I stopped in Fredericksburg, a town originally settled by German immigrants because I wanted to see a small Texan town.
The way I pictured a Texan town.  Note the number of pick up trucks.

On the drive back from Fredericksburg to Austin, I stopped in Johnson City, boyhood home of former President Lyndon B. Johnson.  It was named for one of Johnson's ancestors.  

People are pretty proud of Johnson down here.  The woman working in the Johnson City Visitor Center recommended I visit the LBJ library, which I was already planning to do tomorrow.  She told me that Texas is the only state with three Presidential Library.  I said I know it's Johnson and the two Bushes.  

She said that only two presidents are Texan-born: Eisenhower and Johnson.
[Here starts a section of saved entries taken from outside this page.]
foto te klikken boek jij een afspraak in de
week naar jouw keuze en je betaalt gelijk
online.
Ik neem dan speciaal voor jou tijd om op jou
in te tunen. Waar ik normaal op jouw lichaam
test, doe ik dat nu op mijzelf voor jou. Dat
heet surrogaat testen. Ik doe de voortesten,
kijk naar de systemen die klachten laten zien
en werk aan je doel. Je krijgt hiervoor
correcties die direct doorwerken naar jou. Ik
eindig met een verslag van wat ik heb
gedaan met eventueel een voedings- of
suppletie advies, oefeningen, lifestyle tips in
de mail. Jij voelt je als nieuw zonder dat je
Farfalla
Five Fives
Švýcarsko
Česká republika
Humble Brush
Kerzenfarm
She said, "The Bushes were *not* born in Texas," and then added emphatically, "That *must* be made abundantly clear.  This is Democrat country!"  
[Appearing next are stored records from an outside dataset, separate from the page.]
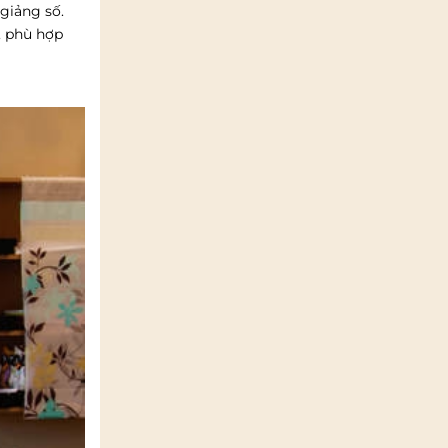
 giảng số.
, phù hợp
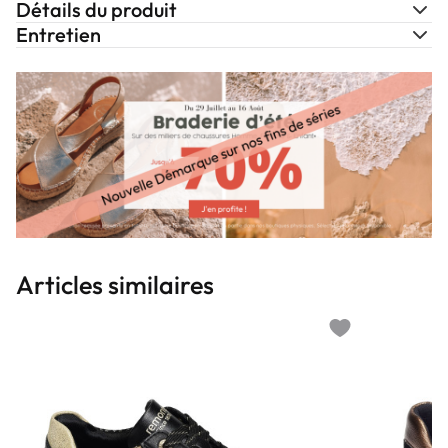
Détails du produit
Entretien
Articles similaires
Add to wishlist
More small town Texas.  Johnson City.
An antique store on Highway 290, Johnson City.
Back in town, I watched the bats leave for their nightly feeding from the Ann W. Richards Congress Avenue Bridge  (named for the former Democratic governor).  I think it's home to the largest urban bat colony.  I'm not sure why.  It was cool watching thousands of bats flying in the dark, but no photos turned out.  I only had my gorilla pod (a short tripod) and snapped this photo of the skyline.
Austin, night time, from less than a foot off the ground.